## Extract to read
——————————

Re: [HTML Speech] speech resource specification requirement from Satish Sampath on 2010-09-09 (public-xg-htmlspeech@w3.org from September 2010)

From: Satish Sampath <satish@google.com>
Date: Thu, 9 Sep 2010 18:20:59 +0100
To: "JOHNSTON, MICHAEL J (MICHAEL J)" <johnston@research.att.com>
Cc: "public-xg-htmlspeech@w3.org" <public-xg-htmlspeech@w3.org>
Message-ID: <AANLkTinVh=S_XUGwBspXqO7S94mgMudJ4bcgEK8FALT+@mail.gmail.com>

> Consider the following use case, a company, let's call them ACME Corp.
> wants to put out a speech enabled web page that allows users to search
> for their various products and services using voice. As part of their development
> effort, they build a language model that supports this task.  With HTML+Speech
> allowing specification of a speech resource on the network, they can serve the
> same speech enabled page to all desktop and mobile browsers
> supporting the standard.

Wouldn't it be sufficient to build a grammar based on the ACME product
list than a whole language model? After all ACME corp may not have the
resources or time to train with all possible voice variants and may
alienate users in the process. Whereas a UA which supports speech
recognition has the incentive to do it well enough to work for all web
pages and use cases.

> We now have a situation where users will have a different
> experience using speech input depending the browser, differing accuracy,
> possible differences in tokenization and normalization.

This would already be the case if the UA decides to select a local
recognizer instead of remote, per Eric's earlier proposal (whether it
is because the local recognizer is more tuned to his voice or for
bandwidth/speed reasons). I think we should let the UA decide the best
configuration for the user rather than the web developer, as other
APIs have done.

--
Cheers
Satish

Received on Thursday, 9 September 2010 17:21:29 UTC

——————————

## Problems to work on
**1)** Copy word for word the part of the email that opens with the words containing "Wouldn't it be" and closes with "and use cases.".
**2)** Answer these questions using the email:
(a) Who is the email sent to?
(b) Instead of a whole language model, what does the writer suggest ACME could build?
(c) Whose earlier proposal does the writer mention?
**3)** Translate this sentence from the email into Spanish: "I think we should let the UA decide the best configuration for the user rather than the web developer, as other APIs have done."

## Data
——————————

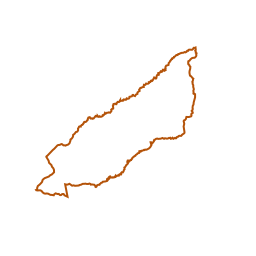 Metarica, Niassa, Mozambique, rotated 307°
{"feature_id": "85939544B27352268742856", "entity_name": "Metarica", "entity_type": "district", "adm_level": 2, "iso_a3": "MOZ", "parent_name": "Mozambique", "parent_adm1": "Niassa", "projection": "mercator", "projection_center": [37.03, -14.331], "detail": "fine", "context": "isolated", "style": "outline", "palette": "amber", "viewbox_px": 256, "rotation_deg": 307, "n_neighbors": 0, "source": "geoboundaries", "source_scale": "gbopen_adm2", "svg_char_len": 5900}
<svg xmlns="http://www.w3.org/2000/svg" viewBox="0 0 256 256"><g transform="rotate(307 128 128)"><path d="M157.4,176.0L158.1,176.0L158.7,175.6L162.7,171.5L165.2,170.4L167.0,168.3L167.9,168.2L168.6,168.7L170.0,168.8L172.0,168.0L173.4,170.0L175.3,171.4L175.7,171.4L176.3,171.1L177.0,170.3L177.6,170.1L179.1,170.6L179.6,170.0L180.0,168.6L181.0,168.7L181.6,168.4L182.2,168.3L182.8,167.5L184.7,166.4L186.1,166.2L188.1,165.0L192.9,163.1L195.4,161.2L195.3,160.3L194.8,159.8L194.9,159.5L196.1,158.8L197.0,157.8L198.5,157.3L199.0,156.8L200.0,155.4L201.5,154.3L202.1,153.0L203.1,152.4L203.5,151.6L204.7,151.4L206.1,150.6L206.7,150.5L206.8,149.1L207.3,147.2L207.1,146.6L207.2,145.9L209.0,143.9L210.5,142.9L212.8,142.0L214.5,140.9L214.6,139.9L215.1,139.3L215.2,137.9L215.5,137.4L216.2,137.2L216.8,136.4L217.7,136.0L218.7,136.6L220.5,136.6L222.2,137.0L223.2,137.7L224.0,138.7L224.7,139.1L226.3,139.2L227.1,138.9L227.8,138.2L228.8,137.9L229.0,137.7L228.8,136.9L230.2,135.8L230.2,135.1L230.7,134.9L231.4,134.9L232.9,133.5L232.1,133.1L231.7,132.3L230.9,132.2L230.2,132.4L229.1,132.1L227.3,129.6L226.6,129.3L225.9,129.6L225.2,128.8L224.5,128.7L224.1,128.9L223.0,128.4L222.7,127.5L221.4,126.9L220.1,125.4L219.7,125.3L219.2,124.8L218.0,124.4L217.4,123.7L216.7,123.5L216.1,123.7L215.4,122.7L213.5,122.5L212.5,121.9L211.9,122.3L210.2,121.3L209.7,121.3L209.5,121.6L209.3,121.4L208.5,121.5L208.1,121.3L207.4,121.5L207.0,121.3L205.5,121.6L204.4,121.4L202.7,122.4L200.8,121.0L199.6,121.1L199.2,121.4L198.2,121.8L198.1,122.2L197.7,122.2L196.9,123.2L195.8,122.7L196.3,121.8L195.6,120.9L195.2,121.3L194.8,121.1L194.6,121.4L193.4,121.3L193.0,121.0L193.3,120.4L193.1,120.0L191.2,120.1L190.1,119.1L189.6,119.5L189.1,120.6L188.8,120.5L188.5,119.5L188.1,119.4L186.8,119.6L185.0,120.6L184.4,120.6L184.1,120.2L184.5,119.6L184.1,119.1L184.1,118.5L181.2,119.0L180.1,119.0L179.8,118.8L179.9,118.0L179.3,117.8L178.1,118.1L177.2,117.1L176.6,117.7L175.5,117.4L174.8,116.6L174.4,115.7L173.0,115.9L172.5,115.5L172.1,114.7L170.8,115.3L170.3,115.9L169.1,114.8L168.1,114.5L167.8,114.0L167.2,113.7L166.3,113.9L165.4,113.8L164.8,114.8L164.4,115.0L164.0,114.6L162.0,114.2L160.9,115.0L159.4,114.2L157.7,114.4L157.3,113.1L157.2,112.6L157.5,112.2L157.3,111.9L156.9,111.8L156.7,112.0L155.6,112.0L153.8,110.4L152.8,111.0L151.9,110.9L151.1,110.0L150.9,109.1L150.3,109.1L149.8,109.5L149.2,109.3L148.3,107.4L147.5,107.2L147.1,107.7L146.6,107.5L146.2,106.6L144.9,105.8L145.0,105.3L145.4,105.0L143.4,105.2L142.9,104.7L142.6,104.0L141.5,104.0L140.0,104.4L139.7,104.0L139.8,103.2L138.4,102.0L137.7,102.2L137.2,102.7L136.6,102.6L135.5,103.8L134.6,104.5L134.3,104.4L133.8,103.8L132.8,103.6L132.4,103.6L132.1,104.2L131.4,104.6L129.4,104.5L129.0,103.3L128.2,102.9L127.5,102.0L126.1,101.6L126.2,100.5L124.8,100.9L124.0,100.9L123.1,100.1L122.3,100.6L121.0,99.9L120.4,99.3L120.3,98.3L119.5,98.2L119.0,97.5L118.9,96.9L119.3,96.9L119.5,96.1L119.1,96.3L118.5,96.1L117.9,95.5L117.9,95.2L118.3,95.1L118.2,94.9L114.9,94.8L114.4,94.4L114.3,93.9L113.9,93.8L114.0,93.5L113.4,92.4L113.1,92.3L113.2,91.9L113.4,91.4L113.2,91.1L113.5,90.8L112.6,90.1L111.5,90.2L110.3,91.0L109.5,90.7L108.4,90.9L107.3,90.5L106.8,89.6L106.4,89.4L105.7,89.4L105.1,89.8L104.1,89.6L103.8,89.8L102.9,89.6L102.6,89.2L101.3,89.1L100.7,89.4L100.2,88.4L99.6,88.1L98.8,88.4L97.5,88.4L96.2,89.5L94.8,89.7L94.4,89.6L93.4,88.8L91.1,88.8L89.5,88.3L88.5,89.0L87.3,89.4L85.4,89.4L84.5,89.0L84.1,89.0L83.4,89.6L80.5,90.5L78.6,90.1L77.0,88.9L76.4,88.8L76.0,87.8L75.3,86.9L75.4,85.2L75.1,84.5L73.4,83.6L72.4,82.5L71.6,82.1L66.9,81.6L65.3,81.2L56.8,80.2L56.6,80.0L55.8,80.1L54.1,84.3L52.7,85.9L52.3,89.2L51.3,90.6L50.9,92.6L50.0,94.1L48.1,95.6L44.9,95.1L43.5,94.3L41.6,94.0L37.9,91.7L36.3,91.2L34.9,91.1L33.4,91.8L32.4,91.8L29.8,91.5L27.4,90.9L25.5,91.5L24.3,92.4L23.8,92.3L23.2,91.9L23.1,92.2L23.9,93.7L24.6,94.3L25.6,95.8L25.6,97.7L25.2,98.4L25.3,100.5L25.9,101.6L26.8,102.5L27.5,103.8L27.9,106.3L28.7,107.4L29.6,109.2L30.7,109.0L32.2,109.5L32.9,111.5L33.7,112.4L33.5,113.7L33.7,114.4L34.2,114.9L35.6,115.2L36.4,116.1L36.5,116.6L36.0,117.7L36.7,121.1L45.2,111.7L45.9,113.2L46.6,113.9L48.2,114.8L48.3,118.1L49.5,119.1L49.9,120.4L52.5,123.4L53.2,123.5L54.4,124.6L56.1,125.4L57.3,126.9L57.9,127.4L58.3,128.4L59.3,129.9L60.4,130.6L60.7,131.7L60.4,132.4L61.3,133.3L62.4,135.3L62.1,136.6L61.4,137.5L61.5,137.9L62.3,138.1L63.7,137.8L64.7,138.4L65.5,139.4L66.3,139.2L67.1,139.5L67.9,139.5L69.1,140.3L69.9,140.2L71.7,142.1L73.2,143.2L73.7,143.2L73.8,142.6L74.6,142.0L75.5,142.2L75.7,142.9L75.5,143.3L76.3,143.5L76.7,143.5L77.4,142.4L78.3,142.6L78.7,143.0L78.3,144.1L78.6,144.8L79.0,145.4L79.5,145.5L79.9,146.5L80.7,146.6L81.1,147.2L81.6,146.9L82.6,146.8L82.3,147.7L83.0,147.9L83.5,148.3L84.2,148.5L84.2,149.1L84.5,149.4L85.5,149.0L86.1,149.2L86.3,149.9L86.6,150.4L87.3,150.3L87.9,149.6L89.0,149.7L89.5,150.6L90.8,150.5L91.9,150.0L93.0,150.1L94.2,148.9L94.8,149.2L96.4,149.1L97.3,148.9L98.6,149.3L99.8,149.2L100.1,149.1L100.0,148.4L100.4,147.9L100.9,147.6L101.1,147.8L101.6,147.9L101.7,147.5L101.9,147.4L102.2,147.8L101.7,148.7L102.1,149.2L102.5,149.2L102.6,148.9L103.8,149.2L104.3,149.8L104.9,149.6L105.9,149.8L106.3,149.5L108.0,149.7L108.6,150.0L109.4,150.0L110.2,150.6L111.1,150.4L112.7,151.0L113.5,150.9L114.8,151.9L116.3,151.0L116.9,151.6L116.5,152.0L116.7,152.4L118.0,152.5L118.5,153.2L120.3,154.0L120.3,154.5L121.2,154.9L121.9,155.9L124.2,157.0L126.1,157.3L128.4,157.0L130.2,154.6L130.5,154.9L130.6,155.5L130.0,156.3L130.2,156.6L133.0,156.7L133.6,156.2L134.4,156.1L134.8,156.6L136.2,156.9L136.6,157.2L137.2,157.8L137.4,158.6L139.1,160.5L140.8,161.6L141.0,163.1L141.2,163.4L141.8,163.5L142.3,164.1L142.8,165.3L143.5,166.1L144.9,166.8L145.2,167.8L145.7,167.9L145.6,168.5L145.3,168.8L146.0,169.4L147.0,169.5L146.8,170.8L148.3,171.4L148.5,172.4L148.9,172.7L149.8,172.4L150.4,172.6L151.4,173.4L152.0,173.3L152.6,173.6L153.7,175.2L154.4,175.3L155.1,175.2L157.4,176.0Z" fill="none" stroke="#b45309" stroke-width="2"/></g></svg>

——————————

## Solved problems
**1)**
Wouldn't it be sufficient to build a grammar based on the ACME product
list than a whole language model? After all ACME corp may not have the
resources or time to train with all possible voice variants and may
alienate users in the process. Whereas a UA which supports speech
recognition has the incentive to do it well enough to work for all web
pages and use cases.

**2)**
(a) JOHNSTON, MICHAEL J (MICHAEL J), at johnston@research.att.com
(b) A grammar based on the ACME product list
(c) Eric's

**3)** Creo que deberíamos dejar que el UA decida la mejor configuración para el usuario en lugar del desarrollador web, como han hecho otras API.